**Extracted entries**

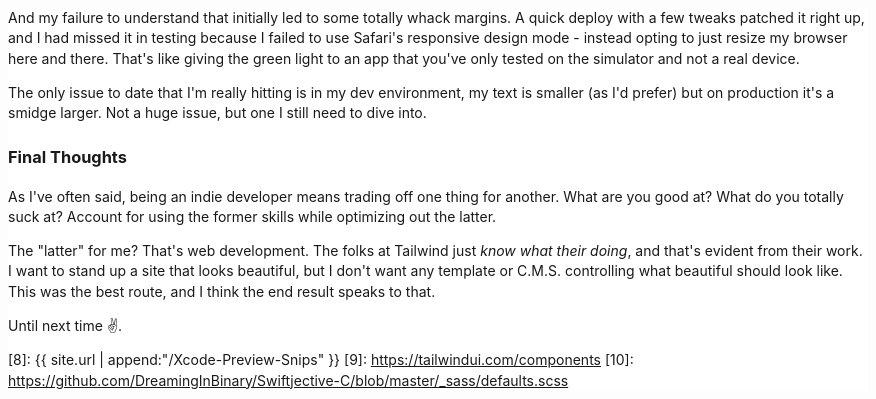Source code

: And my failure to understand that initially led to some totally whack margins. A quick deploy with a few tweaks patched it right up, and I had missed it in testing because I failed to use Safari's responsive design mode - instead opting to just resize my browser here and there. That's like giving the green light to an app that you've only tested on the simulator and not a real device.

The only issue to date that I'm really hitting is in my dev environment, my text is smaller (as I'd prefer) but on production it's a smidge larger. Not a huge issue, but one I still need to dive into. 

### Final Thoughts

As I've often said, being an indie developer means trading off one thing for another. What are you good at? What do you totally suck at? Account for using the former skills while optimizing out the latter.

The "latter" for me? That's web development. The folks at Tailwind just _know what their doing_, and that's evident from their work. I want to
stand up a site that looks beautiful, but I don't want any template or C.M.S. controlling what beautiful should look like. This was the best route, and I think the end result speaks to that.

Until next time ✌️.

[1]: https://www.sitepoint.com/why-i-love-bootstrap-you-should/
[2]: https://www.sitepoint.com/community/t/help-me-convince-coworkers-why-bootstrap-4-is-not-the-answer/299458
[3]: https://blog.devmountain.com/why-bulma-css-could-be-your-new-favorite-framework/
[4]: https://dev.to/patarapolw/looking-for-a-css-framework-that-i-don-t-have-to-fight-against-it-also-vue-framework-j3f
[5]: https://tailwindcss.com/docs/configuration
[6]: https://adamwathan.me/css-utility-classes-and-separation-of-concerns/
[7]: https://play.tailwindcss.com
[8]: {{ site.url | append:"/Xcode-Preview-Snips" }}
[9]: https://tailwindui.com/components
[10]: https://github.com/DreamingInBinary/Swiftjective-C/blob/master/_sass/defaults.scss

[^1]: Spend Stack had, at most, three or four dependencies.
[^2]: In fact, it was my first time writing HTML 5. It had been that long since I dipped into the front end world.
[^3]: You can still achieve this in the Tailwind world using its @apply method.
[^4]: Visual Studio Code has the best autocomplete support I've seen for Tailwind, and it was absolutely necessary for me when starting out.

---

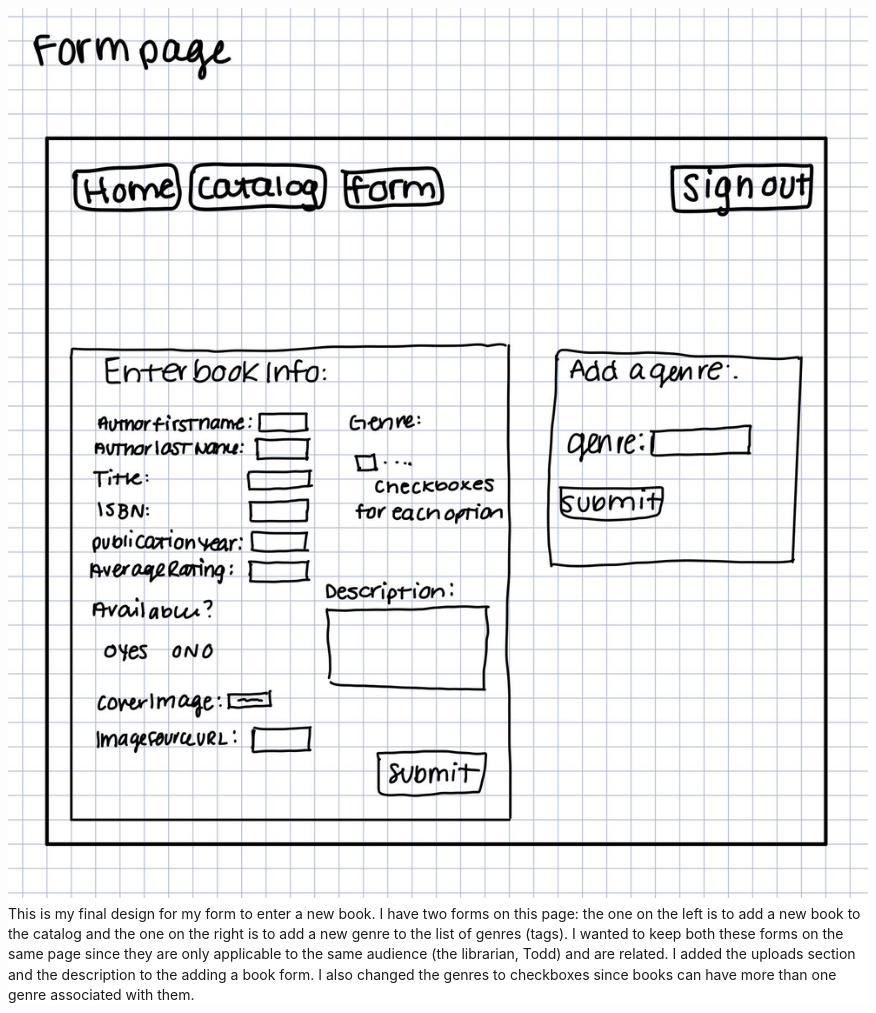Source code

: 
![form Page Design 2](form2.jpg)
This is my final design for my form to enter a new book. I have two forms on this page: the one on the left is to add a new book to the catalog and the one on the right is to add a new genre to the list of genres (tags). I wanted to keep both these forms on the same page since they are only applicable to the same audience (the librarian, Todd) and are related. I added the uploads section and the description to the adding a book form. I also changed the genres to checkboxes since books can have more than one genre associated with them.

**Activity**
Set down exactly the lines of the data above, beginning with the line that has "The only issue" and ending with the line that has "As I've often", and no others.

**Response area**
The only issue to date that I'm really hitting is in my dev environment, my text is smaller (as I'd prefer) but on production it's a smidge larger. Not a huge issue, but one I still need to dive into. 

### Final Thoughts

As I've often said, being an indie developer means trading off one thing for another. What are you good at? What do you totally suck at? Account for using the former skills while optimizing out the latter.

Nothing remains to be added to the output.